How do you check if DNS is blocked?
Quick Answer
To check if DNS is blocked, compare the same lookup across different resolvers, devices, or networks and look for timeouts, redirects, or filtered responses.
When a domain stops resolving, the failure may not be accidental. Some networks block or rewrite DNS responses on purpose.
Step-by-step solutions
- Test the same domain with your current resolver and with a public resolver.
- Compare the result on another device or mobile network.
- Look for timeouts, captive portal redirects, or block pages.

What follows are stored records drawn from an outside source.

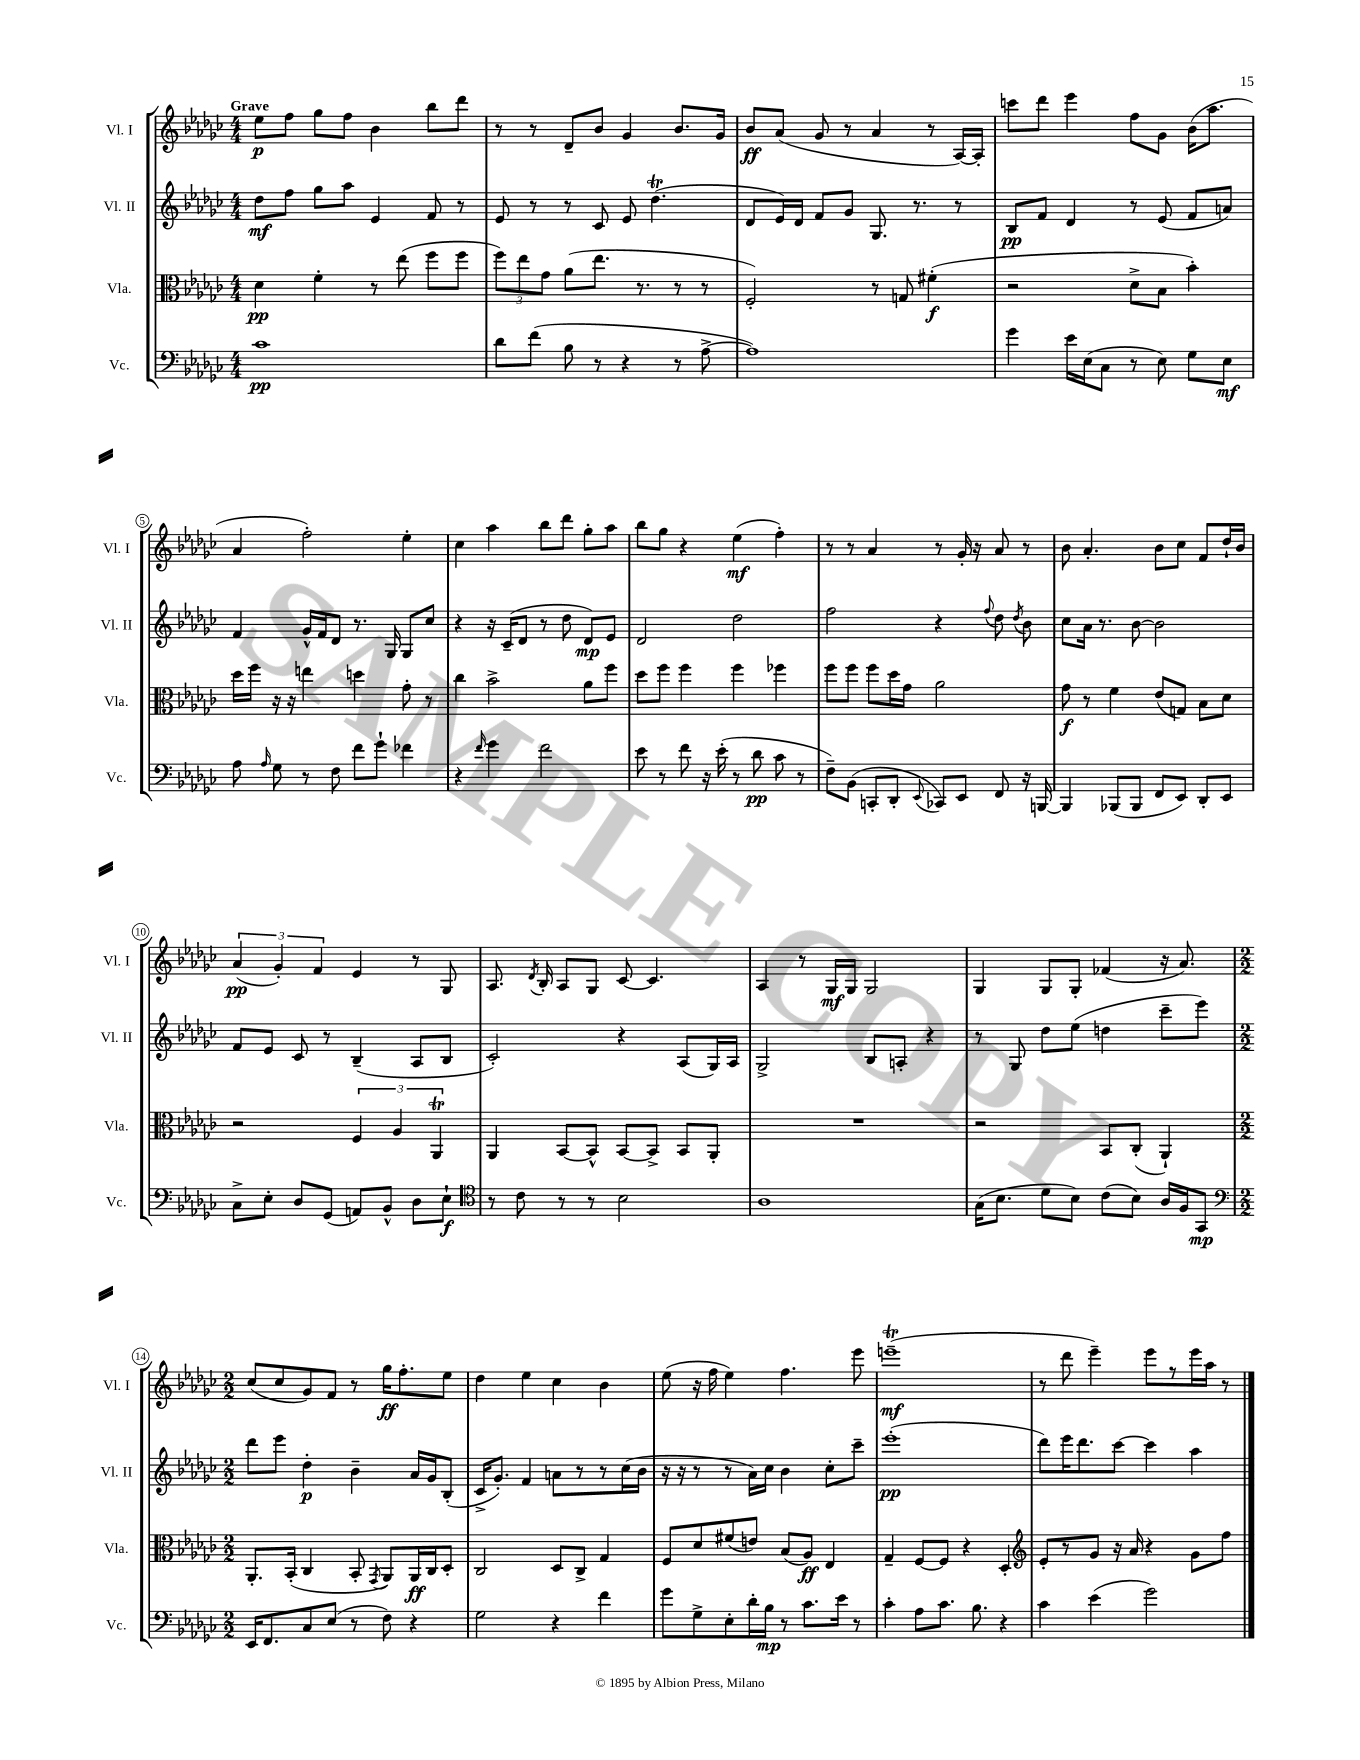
<<
\new StaffGroup <<
\new Staff = "s0" \with { instrumentName = "Vl. I" shortInstrumentName = "Vl. I" } {
    \clef treble \key ges \major \numericTimeSignature \time 4/4 \tempo "Grave"
    \autoBeamOff ees''8[\p f''8] ges''8[ f''8] bes'4 bes''8[ des'''8] |
    r8 r8 des'8[-- bes'8] ges'4 bes'8.[ ges'16] |
    bes'8[\ff aes'8]( ges'8 r8 aes'4 r8 aes16[~) aes16]-. |
    c'''8[ des'''8] ees'''4 f''8[ ges'8] bes'16[( aes''8.] |
    aes'4 f''2-.) ees''4-. |
    ces''4 aes''4 bes''8[ des'''8] ges''8[-. aes''8] |
    bes''8[ ges''8] r4 ees''4\mf( f''4-.) |
    r8 r8 aes'4 r8 ges'16-. r16 aes'8 r8 |
    bes'8 aes'4.-. bes'8[ ces''8] f'8[ des''16-! bes'16] |
    \tuplet 3/2 { aes'4\pp( ges'4-.) f'4 } ees'4 r8 ges8 |
    aes8. \acciaccatura { des'8 } bes16-. aes8[ ges8] ces'8~ ces'4. |
    aes4 r8 ges16[\mf ges16] ges2 |
    ges4 ges8[ ges8]-. fes'4( r16 aes'8.) |
    \numericTimeSignature \time 2/2 ces''8[( ces''8 ges'8) f'8] r8 ges''16[\ff f''8.-. ees''8] |
    des''4 ees''4 ces''4 bes'4 |
    ees''8( r16 f''16 ees''4) f''4. ees'''8 |
    e'''1--\trill\mf( |
    r8 des'''8 ees'''4--) ees'''8[ r8 ees'''16 aes''16] r8 \bar "|." |
}
\new Staff = "s1" \with { instrumentName = "Vl. II" shortInstrumentName = "Vl. II" } {
    \clef treble \key ges \major \numericTimeSignature \time 4/4
    \autoBeamOff des''8[\mf f''8] ges''8[ aes''8] ees'4 f'8 r8 |
    ees'8 r8 r8 ces'8 ees'8 des''4.\trill( |
    des'8[ ees'16) des'16] f'8[ ges'8] ges8. r8. r8 |
    bes8[\pp f'8] des'4 r8 ees'8( f'8[ a'8]) |
    f'4 ges'16[-^ f'16 des'8] r8. ges16 ges8[ ces''8] |
    r4 r16 ces'16[--( des'8] r8 des''8 des'8[\mp) ees'8] |
    des'2 des''2 |
    f''2 r4 \appoggiatura { f''8 } des''8 \acciaccatura { des''8 } bes'8 |
    ces''8[ aes'16] r8. bes'8~ bes'2 |
    f'8[ ees'8] ces'8 r8 bes4--( aes8[ bes8] |
    ces'2-.) r4 aes8[( ges16) aes16] |
    ges2-> bes8[ a8]-. r4 |
    r8 ges8 des''8[ ees''8]( d''4 ces'''8[-- ees'''8]) |
    \numericTimeSignature \time 2/2 des'''8[ ees'''8] des''4-.\p bes'4-- aes'16[ ges'16 bes8]-.( |
    ces'16[-> ges'8.]-.) f'4 a'8[ r8 r8 ces''16( bes'16] |
    r16 r16 r8 r8 aes'16[) ces''16] bes'4 ces''8[-. ces'''8]-- |
    ees'''1-.\pp( |
    des'''8[) ees'''16 des'''8. ces'''8]~ ces'''4 aes''4 \bar "|." |
}
\new Staff = "s2" \with { instrumentName = "Vla." shortInstrumentName = "Vla." } {
    \clef alto \key ges \major \numericTimeSignature \time 4/4
    \autoBeamOff des'4\pp f'4-. r8 ees''8( f''8[ f''8] |
    \tuplet 3/2 { f''8[) ees''8 ges'8] } aes'8[( ees''8.] r8. r8 r8 |
    f2-.) r8 g8 fis'4-.\f( |
    r2 des'8[-> bes8] bes'4-.) |
    des''16[ f''16] r16 r16 e''4 d''4 ges'8-. r8 |
    ces''4 bes'2-> aes'8[ f''8] |
    des''8[ f''8] f''4 f''4 fes''4 |
    f''8[ f''8] f''8[ des''16 ges'16] aes'2 |
    ges'8\f r8 f'4 ees'8[( g8]) bes8[ des'8] |
    r2 \tuplet 3/2 { f4 aes4 aes,4\trill } |
    aes,4 bes,8[~ bes,8]-^ bes,8[~ bes,8]-> bes,8[ aes,8]-. |
    R1 |
    r2 bes,8[ ces8]-.( aes,4-!) |
    \numericTimeSignature \time 2/2 aes,8.[-. bes,16]-.( ces4 bes,8-. \acciaccatura { ges,8 } aes,8[) aes,16\ff ces16 des8]-. |
    ces2 des8[ ces8]-> ges4 |
    f8[ des'8 fis'8( e'8]) bes8[( aes8]\ff) ees4 |
    ges4-- f8[~ f8] r4 des4-. |
    \clef treble ees'8[-. r8 ges'8] r16 aes'16 r4 ges'8[ f''8] \bar "|." |
}
\new Staff = "s3" \with { instrumentName = "Vc." shortInstrumentName = "Vc." } {
    \clef bass \key ges \major \numericTimeSignature \time 4/4
    \autoBeamOff ces'1\pp |
    des'8[ f'8]( bes8 r8 r4 r8 aes8~-> |
    aes1) |
    ges'4 ees'16[ ees16( ces8] r8 ees8) ges8[ ees8]\mf |
    aes8 \grace { aes16 } ges8 r8 f8 f'8[ ges'8]-! fes'4 |
    r4 \grace { f'16 } ges'4 f'2 |
    ees'8 r8 f'8 r16 ees'16-.( r8 des'8\pp ces'8 r8 |
    f8[--) bes,8]( c,8[-. des,8]-. \appoggiatura { ees,8 } ces,8[) ees,8] f,8 r16 b,,16~ |
    b,,4 bes,,8[( bes,,8] f,8[ ees,8]) des,8[-. ees,8] |
    ces8[-> ees8]-. des8[ ges,8]( a,8[) bes,8]-^ des8[ ees8]-!\f |
    \clef tenor r8 ces'8 r8 r8 bes2 |
    aes1 |
    ges16[( bes8.] des'8[ bes8]) ces'8[( bes8]) aes16[ f16 ges,8]\mp |
    \numericTimeSignature \time 2/2 \clef bass ees,16[ f,8. ces8 ees8]( r8 f8) r4 |
    ges2 r4 f'4 |
    ges'8[ ges8-> ees8-. des'16-. bes16]\mp r8 ces'8.[ ees'16] r8 |
    ces'4-. aes8[ ces'8.] bes8. r4 |
    ces'4 ees'4( ges'2) \bar "|." |
}
>>
>>
\layout { \context { \Score \override BarNumber.stencil = #(make-stencil-circler 0.1 0.3 ly:text-interface::print) } }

- Check router parental controls, firewall rules, and browser secure DNS settings.
Useful commands
Windows
nslookup example.com 1.1.1.1
nslookup example.com 8.8.8.8
macOS
dig example.com @1.1.1.1
dig example.com @8.8.8.8
Linux
dig example.com @9.9.9.9
resolvectl query example.com
If the problem looks like tampering rather than policy, read what DNS spoofing is. If the failure is broader and not domain-specific, continue with how to fix DNS server problems.
FAQ
Can an ISP block DNS?
Yes. ISPs, routers, schools, and corporate firewalls can block or redirect DNS traffic as part of policy or filtering.
How do I know if a domain is filtered?
If one resolver returns the domain normally and another returns a block page, NXDOMAIN, or timeout, filtering is likely involved.
Can secure DNS bypass blocking?
Sometimes encrypted DNS avoids local interception, but network policy, firewalls, and legal restrictions can still block access.
Does blocked DNS always mean malware?
No. Many blocked lookups are caused by parental controls, enterprise policy, DNS filtering, or ad-blocking resolvers.